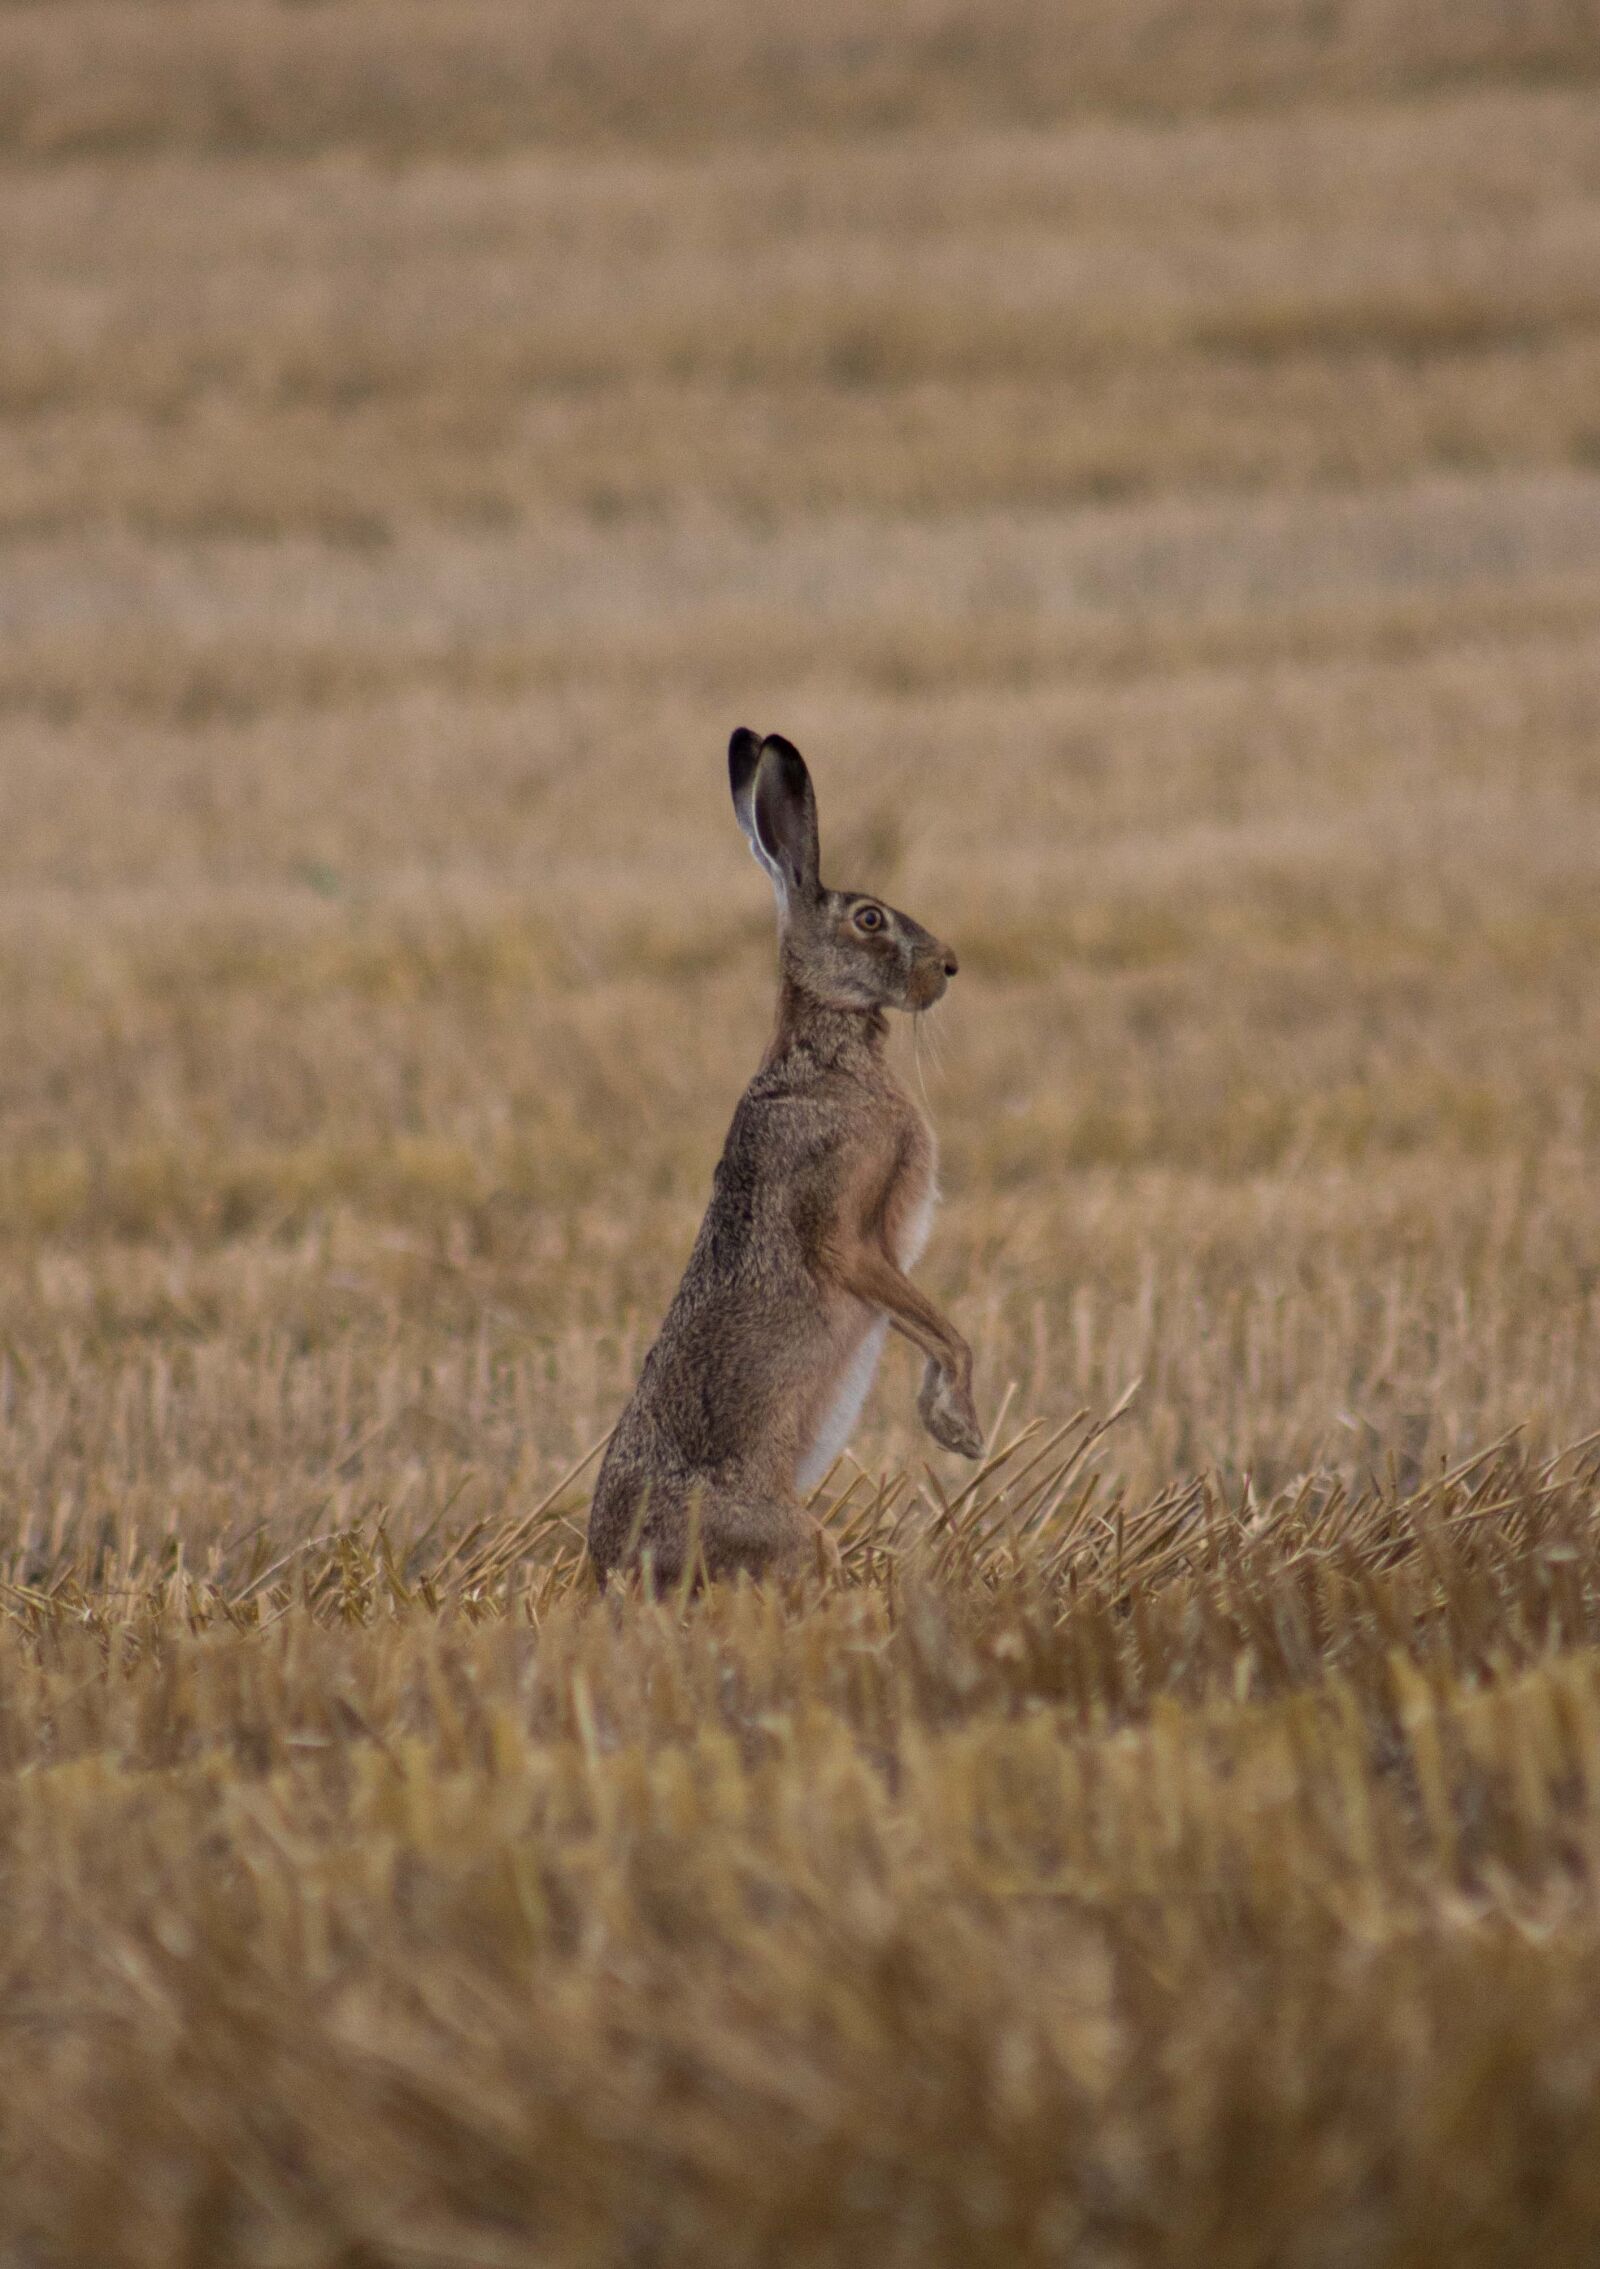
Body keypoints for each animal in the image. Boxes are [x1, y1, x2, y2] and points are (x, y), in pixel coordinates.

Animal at [587, 729, 983, 1589]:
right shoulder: (850, 1234)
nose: (948, 965)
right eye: (869, 918)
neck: (826, 1050)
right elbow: (940, 1327)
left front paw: (945, 1422)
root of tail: (614, 1570)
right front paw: (962, 1430)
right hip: (794, 1535)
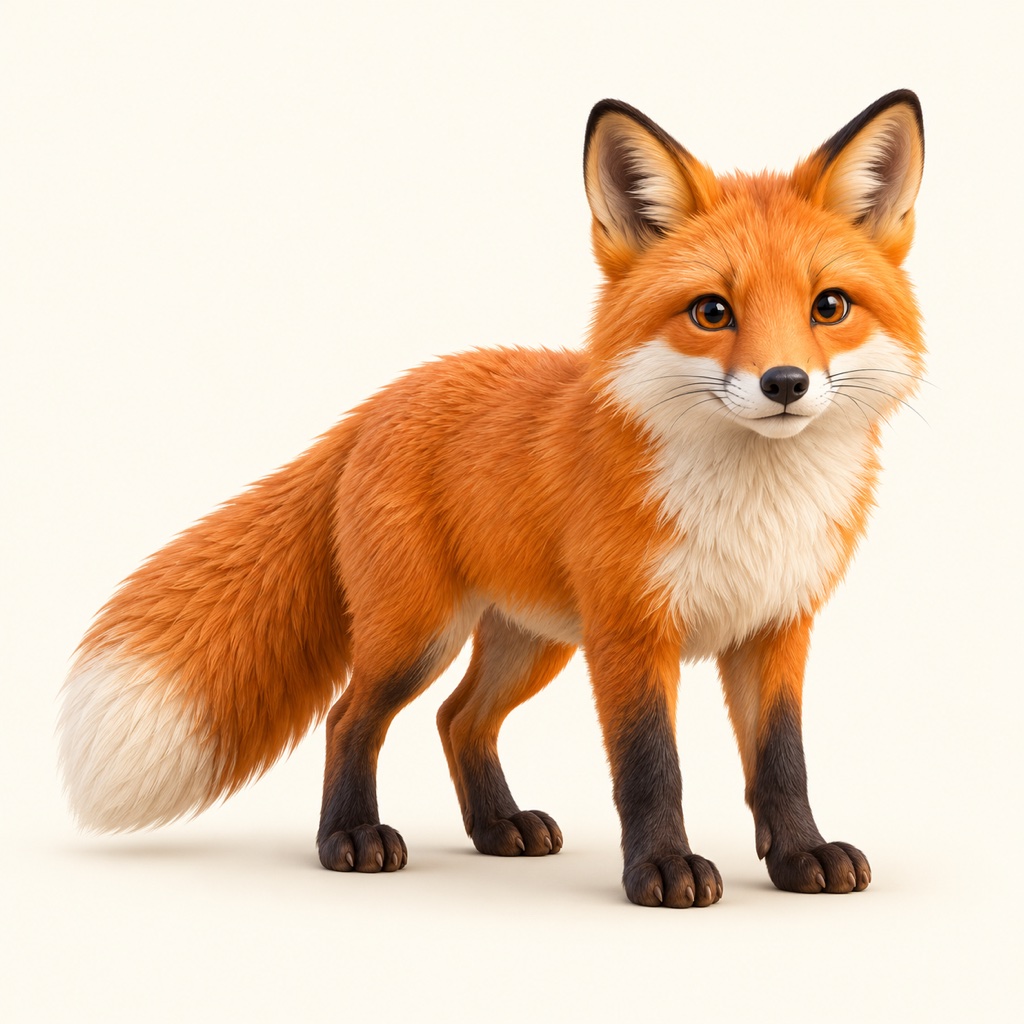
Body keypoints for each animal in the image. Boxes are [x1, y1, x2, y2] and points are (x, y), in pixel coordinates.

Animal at [59, 91, 925, 908]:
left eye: (829, 306)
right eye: (712, 311)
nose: (785, 383)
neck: (752, 508)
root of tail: (379, 402)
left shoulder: (775, 627)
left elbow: (782, 762)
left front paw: (800, 856)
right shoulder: (630, 634)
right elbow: (650, 767)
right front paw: (663, 868)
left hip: (529, 641)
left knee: (459, 718)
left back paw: (497, 826)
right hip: (418, 633)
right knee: (351, 717)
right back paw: (350, 836)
^^^^^^^^
» **Assignment**:
The expected answer is one number: how many lines above contain "right".

» **Task response**:
12